◆ **Excerpt to read**:
Nature, as a guideline, is often invoked when considering political or economic decisions. Free market capitalism is natural. Social Darwinism, survival of the fittest, is natural.
Let’s look at the idea that nature argues for differential pay between men and women. The premise is that women get paid less than men. There is plenty of room for clarification here … do women get paid less than men for the same exact job? Do women get paid the same but end up with a lower salary because they take unpaid leave to have babies? Do women get paid the same but end up with lower pay because they take unpaid leave which indirectly contributes to slower (in calendar time) advancement on the pay scale? Are women kept out of jobs, or even entire professions, that tend to be higher paid? Some or all of the above? For the present purposes, none of these questions matter, as you will see.
To orient the argument, let’s consider the following list of hypothetical comments that may be found on the internet.
- Is every way we treat the two genders differently insulting? Why stop at 24% lower salary? How about holding the door for the weaker sex? How about only women getting to improve their daily look with make-up, while men doing it are ridiculed? Why must the stronger sex always carry all the groceries?
- Is paying men and women equally really fair? Women and men are different, have different strengths and advantages, and different limitations. Those are obviously a very large part of the reason why salaries are skewed.

◆ **Data extract**:
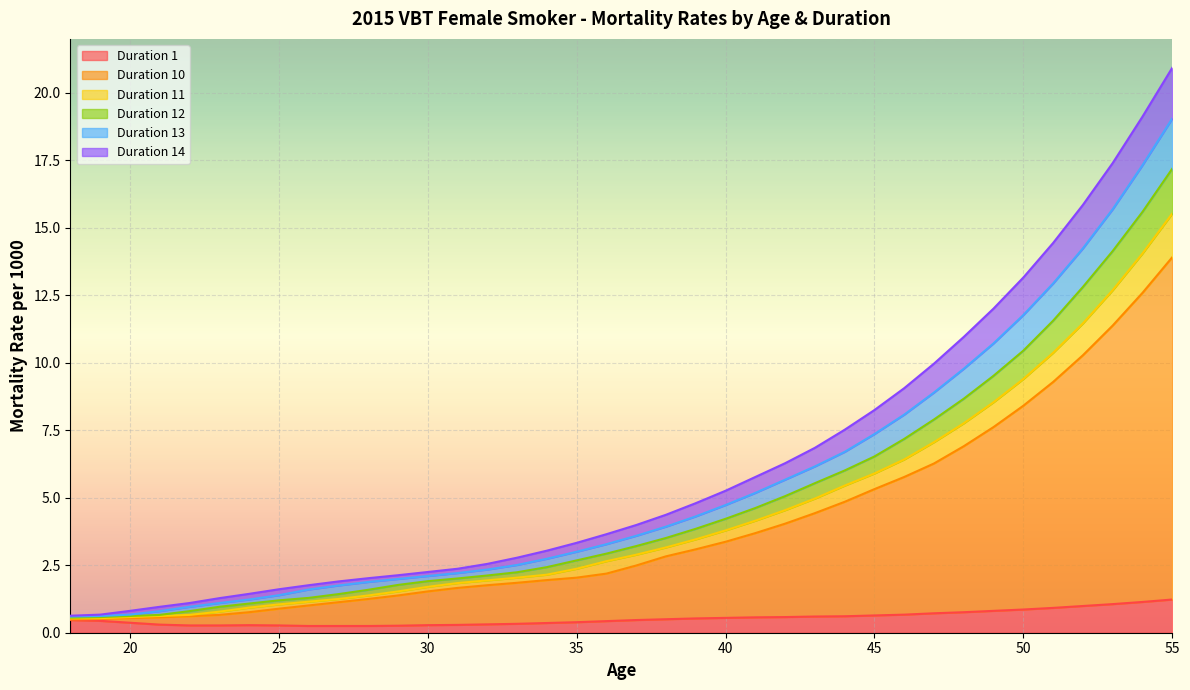

Which category has the highest value across all series?

55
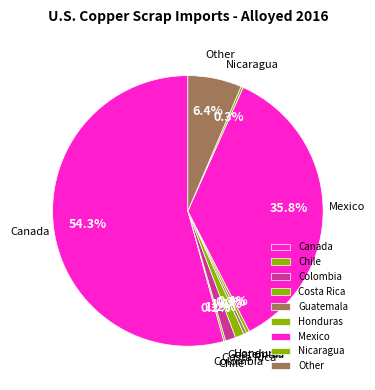

To the nearest percent, what is the combined percentage of Honduras and Other?

7%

◆ **Study questions**:
[A] From the excerpt on gender pay, retype the part that opens with the words containing "Nature, as a" and closes with "you will see.".
[B] Summarize the excerpt on gender pay in two sentences.

◆ **Solutions for each task**:
[A]
Nature, as a guideline, is often invoked when considering political or economic decisions. Free market capitalism is natural. Social Darwinism, survival of the fittest, is natural.
Let’s look at the idea that nature argues for differential pay between men and women. The premise is that women get paid less than men. There is plenty of room for clarification here … do women get paid less than men for the same exact job? Do women get paid the same but end up with a lower salary because they take unpaid leave to have babies? Do women get paid the same but end up with lower pay because they take unpaid leave which indirectly contributes to slower (in calendar time) advancement on the pay scale? Are women kept out of jobs, or even entire professions, that tend to be higher paid? Some or all of the above? For the present purposes, none of these questions matter, as you will see.

[B] Nature is often invoked as a guideline for political or economic decisions, with free market capitalism and Social Darwinism described as natural. The excerpt examines the idea that nature argues for paying women less than men, raises questions about that premise that it says do not matter for its purposes, and lists hypothetical internet comments, including one holding that differences between men and women largely explain skewed salaries.